Amados hermanos míos, no se engañen. Toda buena dádiva y todo don perfecto viene de lo alto, desciende del Padre de las luces, con el cual no hay cambio ni sombra de variación. (Santiago 1:16-17)
Todos queremos ser bendecidos en una u otra manera, en todos los ámbitos de nuestras vidas. Nadie emprende una tarea buscando fracasar. Cualquiera que compra un boleto de lotería, alberga una pequeña esperanza al menos de que resulte premiado.
En estos versículos con los que hemos encabezado esta reflexión encontramos dos verdades, a las que nos sería altamente beneficioso prestar atención.
En primer lugar el escritor sagrado nos dice que todo lo bueno viene de Dios. Él nos ha dado la vida, todo lo necesario para nuestra subsistencia, el agua, el aire, la comida, nos proporcionó una familia, amigos, nos dio talentos y habilidades con los que podemos mantenernos a flote, y tantas y tantas cosas que nos sería difícil enumerar.
Bendice, alma mía, al SEÑOR, y no olvides ninguno de Sus beneficios. (Salmo 103:2).
Pero hay algo muy especial, es que Dios nos creó con el propósito de vivir estrechamente relacionados con Él, y hemos cometido el error de alejarnos de Él, y ese es el porqué de nuestras muchas insatisfacciones, de nuestras frustraciones, aun de nuestras derrotas.
Porque dos males ha hecho Mi pueblo:
Me han abandonado a Mí,
Fuente de aguas vivas,
Y han cavado para sí cisternas,
Cisternas agrietadas que no retienen el agua. (Jeremías 2:13).
Mientras queramos vivir de espaldas a Dios, no tendremos garantía de victoria total, aunque si, como dijo Jesús, ganásemos el mundo, acabaríamos en el más terrible de los fracasos.
Pues ¿qué provecho obtendrá un hombre si gana el mundo entero, pero pierde su alma?
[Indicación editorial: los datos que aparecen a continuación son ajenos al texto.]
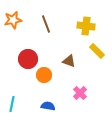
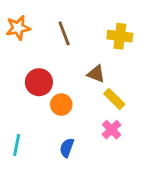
yellow rectangle: (97, 51) -> (114, 99), moved
brown triangle: (69, 61) -> (96, 74), moved
blue semicircle: (48, 106) -> (67, 148), turned -80

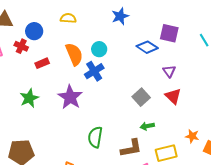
O ¿qué dará un hombre a cambio de su alma? (Mateo 16:26).
El deseo de Dios es bendecirnos, traernos de nuevo a su lado, restaurar y salvar nuestras vidas.
Porque así dice el SEÑOR… “Búsquenme, y vivirán”. (Amós 5:4).
Y la segunda y hermosa verdad de estos versículos nos habla de la inmutabilidad de Dios. ¡Él no cambia!. En un mundo cambiante, donde los fundamentos son una y otra vez removidos, donde lo que ayer era malo, hoy es bueno, y viceversa, donde se nos hace difícil mantener el rumbo, donde es tan fácil perderse, Él es la roca de los siglos, segura, inalterable, a la que podemos mirar en todo momento.
Cuentan la historia de la malvada treta de los llamados piratas de rivera. En una costa rocosa y llena de peligros, en los días oscuros, en los que los marineros no podían guiarse por las estrellas, estos se guiaban por un faro que alumbraba desde la costa. La luz del faro daba una referencia a los pilotos de los barcos para que estos pudieran navegar a salvo de las rocas, eludiendo el peligro de los bajos fondos y los acantilados. Entonces los piratas apagaban el faro, y al mismo tiempo colocaban una gran hoguera sobre un carro tirado por bueyes, que ponían en marcha por los caminos que bordeaban la costa. Cuando los navegantes veían esta luz la confundían con el faro y la tomaban como referencia, pero esta luz, cambiante, les llevaba hacia las rocas, al naufragio, donde los piratas saqueaban su carga.
Las referencias que el mundo nos da, cambiantes, confusas, nos llevan desgraciadamente al naufragio. Pero Dios no cambia, su Palabra no cambia, su amor hacia nosotros tampoco, y eso es una garantía para nuestro navegar por los mares de la vida.
El ladrón solo viene para robar, matar y destruir. Yo he venido para que tengan vida, y para que la tengan en abundancia. (Juan 10:10).
El cielo y la tierra pasarán, pero Mis palabras no pasarán. (Mateo 24:35).
Jesucristo es el mismo ayer y hoy y por los siglos.
(Hebreos 13:8).
Los que a Él miraron, fueron iluminados. (Salmo 34:5a).